Task instructions: Retype exactly, and only, the lines from the one that contains "498 210 5578" through the final line of the entries.

****

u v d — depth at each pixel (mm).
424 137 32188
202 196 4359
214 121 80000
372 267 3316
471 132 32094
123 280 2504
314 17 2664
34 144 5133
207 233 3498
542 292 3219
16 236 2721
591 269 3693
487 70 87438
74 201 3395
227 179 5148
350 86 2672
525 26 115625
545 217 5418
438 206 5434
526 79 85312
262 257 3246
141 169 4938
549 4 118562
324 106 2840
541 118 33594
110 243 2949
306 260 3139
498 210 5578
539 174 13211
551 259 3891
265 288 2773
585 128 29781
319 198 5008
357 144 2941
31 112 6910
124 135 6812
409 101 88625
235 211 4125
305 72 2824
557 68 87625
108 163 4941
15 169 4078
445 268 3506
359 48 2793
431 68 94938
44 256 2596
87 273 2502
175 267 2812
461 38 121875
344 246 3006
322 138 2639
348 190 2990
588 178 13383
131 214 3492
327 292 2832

****

Finished task:
498 210 5578
539 174 13211
551 259 3891
265 288 2773
585 128 29781
319 198 5008
357 144 2941
31 112 6910
124 135 6812
409 101 88625
235 211 4125
305 72 2824
557 68 87625
108 163 4941
15 169 4078
445 268 3506
359 48 2793
431 68 94938
44 256 2596
87 273 2502
175 267 2812
461 38 121875
344 246 3006
322 138 2639
348 190 2990
588 178 13383
131 214 3492
327 292 2832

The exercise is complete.